# REQUIRED WORK
All of the data below must be reproduced word for word, but without its images.
==== RECORDED INFORMATION ====
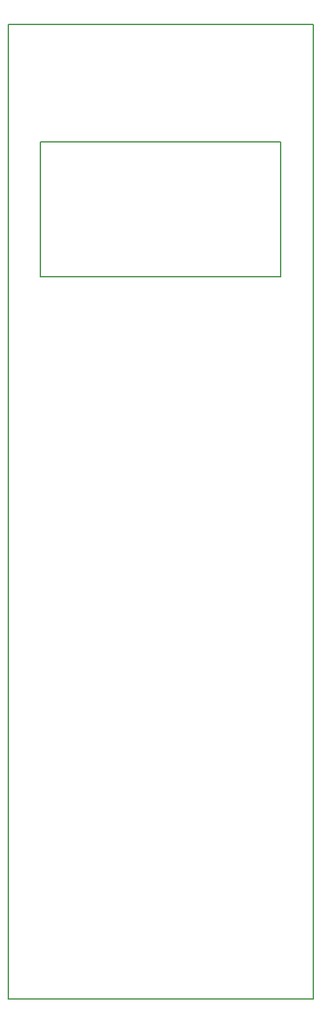
<source format=gko>
G04 DipTrace 3.1.0.0*
G04 uO_c_panel.GKO*
%MOIN*%
G04 #@! TF.FileFunction,Profile*
G04 #@! TF.Part,Single*
%ADD11C,0.006*%
%FSLAX26Y26*%
G04*
G70*
G90*
G75*
G01*
G04 BoardOutline*
%LPD*%
X394000Y394000D2*
D11*
X1980614D1*
Y5453055D1*
X394000D1*
Y394000D1*
X562307Y4844000D2*
X1812307D1*
Y4144000D1*
X562307D1*
Y4844000D1*
M02*

</source>
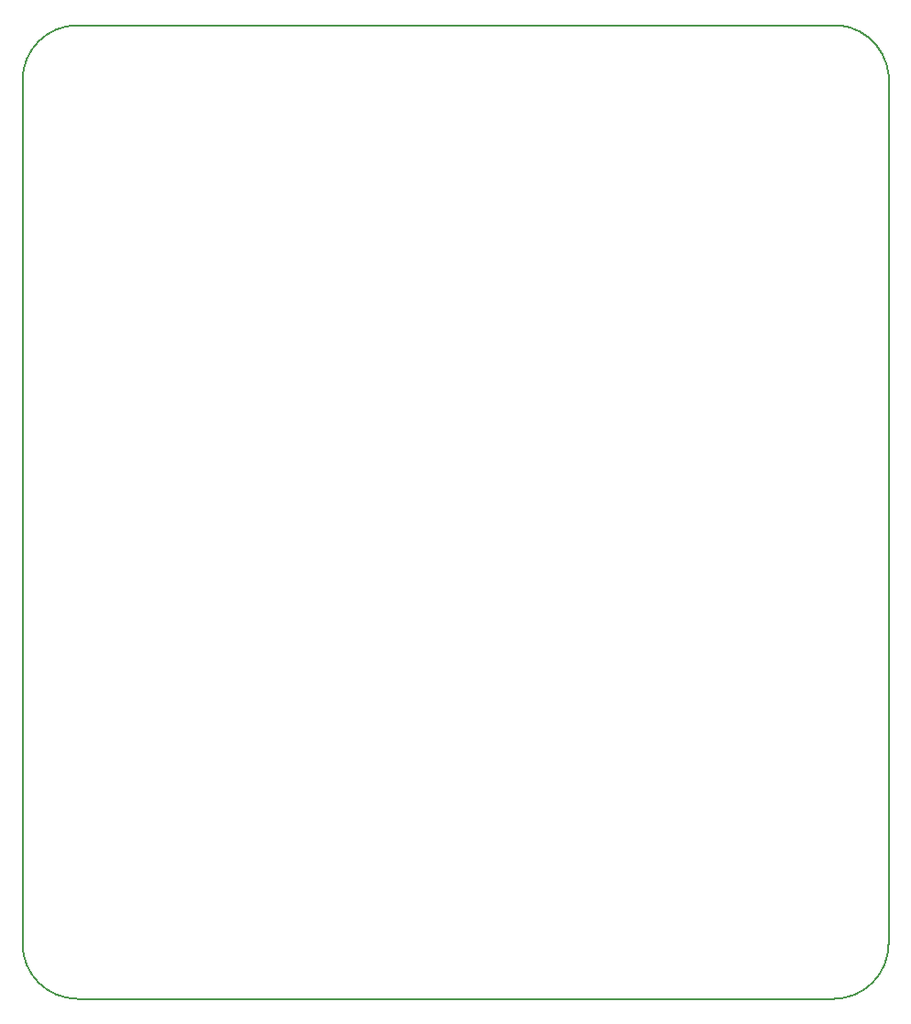
<source format=gbr>
G04 #@! TF.FileFunction,Profile,NP*
%FSLAX46Y46*%
G04 Gerber Fmt 4.6, Leading zero omitted, Abs format (unit mm)*
G04 Created by KiCad (PCBNEW 4.0.2+dfsg1-stable) date Sex 21 Jul 2017 02:20:20 BRT*
%MOMM*%
G01*
G04 APERTURE LIST*
%ADD10C,0.100000*%
%ADD11C,0.150000*%
G04 APERTURE END LIST*
D10*
D11*
X5080000Y10160000D02*
X5080000Y89916000D01*
X80010000Y5080000D02*
X10160000Y5080000D01*
X85090000Y89408000D02*
X85090000Y10160000D01*
X5080000Y10160000D02*
G75*
G03X10160000Y5080000I5080000J0D01*
G01*
X80010000Y5080000D02*
G75*
G03X85090000Y10160000I0J5080000D01*
G01*
X10160000Y94996000D02*
X80518000Y94996000D01*
X85090000Y89408000D02*
G75*
G03X80518000Y94996000I-5080000J508000D01*
G01*
X10160000Y94996000D02*
G75*
G03X5080000Y89916000I0J-5080000D01*
G01*
M02*

</source>
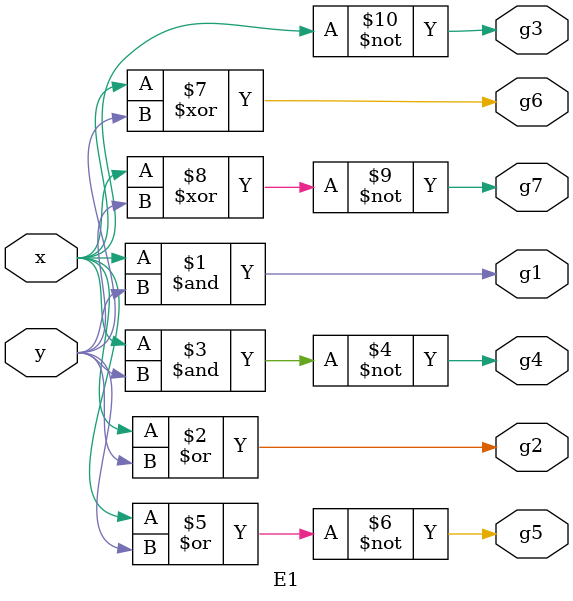
<source format=v>
		

//Gate Level
module E1(
	input x ,
	input y , 
	output g1 , 
	output g2 , 
	output g3 , 
	output g4 , 
	output g5 , 
	output g6 , 
	output g7 
	) ; 	
	
	and(g1 , x , y);
	or(g2 , x , y);
	not(g3 , x);
	nand(g4 , x , y);
	nor(g5 , x , y);
	xor(g6 , x , y);
	xnor(g7 , x , y);
endmodule	
</source>
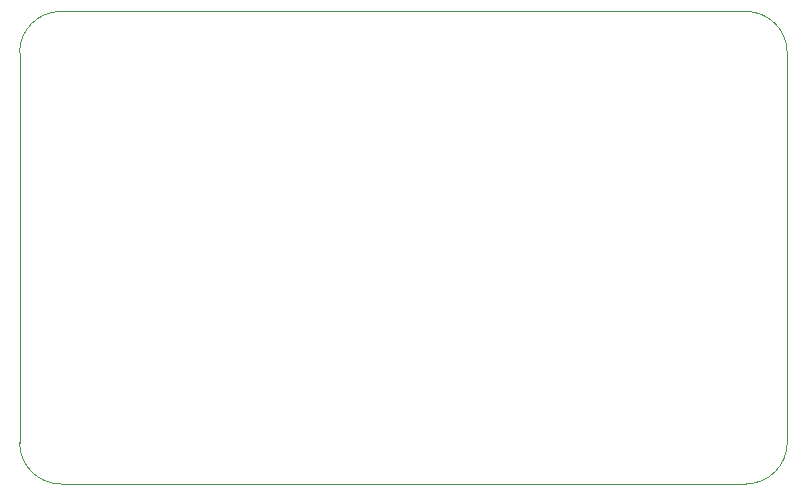
<source format=gbr>
%TF.GenerationSoftware,KiCad,Pcbnew,(5.1.6-0-10_14)*%
%TF.CreationDate,2021-03-25T12:14:58-05:00*%
%TF.ProjectId,MBRadio_4732_BO3,4d425261-6469-46f5-9f34-3733325f424f,rev?*%
%TF.SameCoordinates,Original*%
%TF.FileFunction,Profile,NP*%
%FSLAX46Y46*%
G04 Gerber Fmt 4.6, Leading zero omitted, Abs format (unit mm)*
G04 Created by KiCad (PCBNEW (5.1.6-0-10_14)) date 2021-03-25 12:14:58*
%MOMM*%
%LPD*%
G01*
G04 APERTURE LIST*
%TA.AperFunction,Profile*%
%ADD10C,0.050000*%
%TD*%
G04 APERTURE END LIST*
D10*
X115000000Y-136500000D02*
G75*
G02*
X111500000Y-140000000I-3500000J0D01*
G01*
X111500000Y-100000000D02*
G75*
G02*
X115000000Y-103500000I0J-3500000D01*
G01*
X53500000Y-140000000D02*
G75*
G02*
X50000000Y-136500000I0J3500000D01*
G01*
X115000000Y-103500000D02*
X115000000Y-136500000D01*
X50000000Y-103500000D02*
G75*
G02*
X53500000Y-100000000I3500000J0D01*
G01*
X53500000Y-140000000D02*
X111500000Y-140000000D01*
X50000000Y-103500000D02*
X50000000Y-136500000D01*
X53500000Y-100000000D02*
X111500000Y-100000000D01*
M02*

</source>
====
# ANSWER FOR THIS EXERCISE
<source format=gko>
G04 DipTrace 3.1.0.0*
G04 uO_c_panel.GKO*
%MOIN*%
G04 #@! TF.FileFunction,Profile*
G04 #@! TF.Part,Single*
%ADD11C,0.006*%
%FSLAX26Y26*%
G04*
G70*
G90*
G75*
G01*
G04 BoardOutline*
%LPD*%
X394000Y394000D2*
D11*
X1980614D1*
Y5453055D1*
X394000D1*
Y394000D1*
X562307Y4844000D2*
X1812307D1*
Y4144000D1*
X562307D1*
Y4844000D1*
M02*

</source>
<source format=gbr>
G04 #@! TF.FileFunction,Profile,NP*
%FSLAX46Y46*%
G04 Gerber Fmt 4.6, Leading zero omitted, Abs format (unit mm)*
G04 Created by KiCad (PCBNEW 4.0.2+dfsg1-stable) date Sex 21 Jul 2017 02:20:20 BRT*
%MOMM*%
G01*
G04 APERTURE LIST*
%ADD10C,0.100000*%
%ADD11C,0.150000*%
G04 APERTURE END LIST*
D10*
D11*
X5080000Y10160000D02*
X5080000Y89916000D01*
X80010000Y5080000D02*
X10160000Y5080000D01*
X85090000Y89408000D02*
X85090000Y10160000D01*
X5080000Y10160000D02*
G75*
G03X10160000Y5080000I5080000J0D01*
G01*
X80010000Y5080000D02*
G75*
G03X85090000Y10160000I0J5080000D01*
G01*
X10160000Y94996000D02*
X80518000Y94996000D01*
X85090000Y89408000D02*
G75*
G03X80518000Y94996000I-5080000J508000D01*
G01*
X10160000Y94996000D02*
G75*
G03X5080000Y89916000I0J-5080000D01*
G01*
M02*

</source>
<source format=v>
		

//Gate Level
module E1(
	input x ,
	input y , 
	output g1 , 
	output g2 , 
	output g3 , 
	output g4 , 
	output g5 , 
	output g6 , 
	output g7 
	) ; 	
	
	and(g1 , x , y);
	or(g2 , x , y);
	not(g3 , x);
	nand(g4 , x , y);
	nor(g5 , x , y);
	xor(g6 , x , y);
	xnor(g7 , x , y);
endmodule	
</source>
<source format=gbr>
%TF.GenerationSoftware,KiCad,Pcbnew,(5.1.6-0-10_14)*%
%TF.CreationDate,2021-03-25T12:14:58-05:00*%
%TF.ProjectId,MBRadio_4732_BO3,4d425261-6469-46f5-9f34-3733325f424f,rev?*%
%TF.SameCoordinates,Original*%
%TF.FileFunction,Profile,NP*%
%FSLAX46Y46*%
G04 Gerber Fmt 4.6, Leading zero omitted, Abs format (unit mm)*
G04 Created by KiCad (PCBNEW (5.1.6-0-10_14)) date 2021-03-25 12:14:58*
%MOMM*%
%LPD*%
G01*
G04 APERTURE LIST*
%TA.AperFunction,Profile*%
%ADD10C,0.050000*%
%TD*%
G04 APERTURE END LIST*
D10*
X115000000Y-136500000D02*
G75*
G02*
X111500000Y-140000000I-3500000J0D01*
G01*
X111500000Y-100000000D02*
G75*
G02*
X115000000Y-103500000I0J-3500000D01*
G01*
X53500000Y-140000000D02*
G75*
G02*
X50000000Y-136500000I0J3500000D01*
G01*
X115000000Y-103500000D02*
X115000000Y-136500000D01*
X50000000Y-103500000D02*
G75*
G02*
X53500000Y-100000000I3500000J0D01*
G01*
X53500000Y-140000000D02*
X111500000Y-140000000D01*
X50000000Y-103500000D02*
X50000000Y-136500000D01*
X53500000Y-100000000D02*
X111500000Y-100000000D01*
M02*

</source>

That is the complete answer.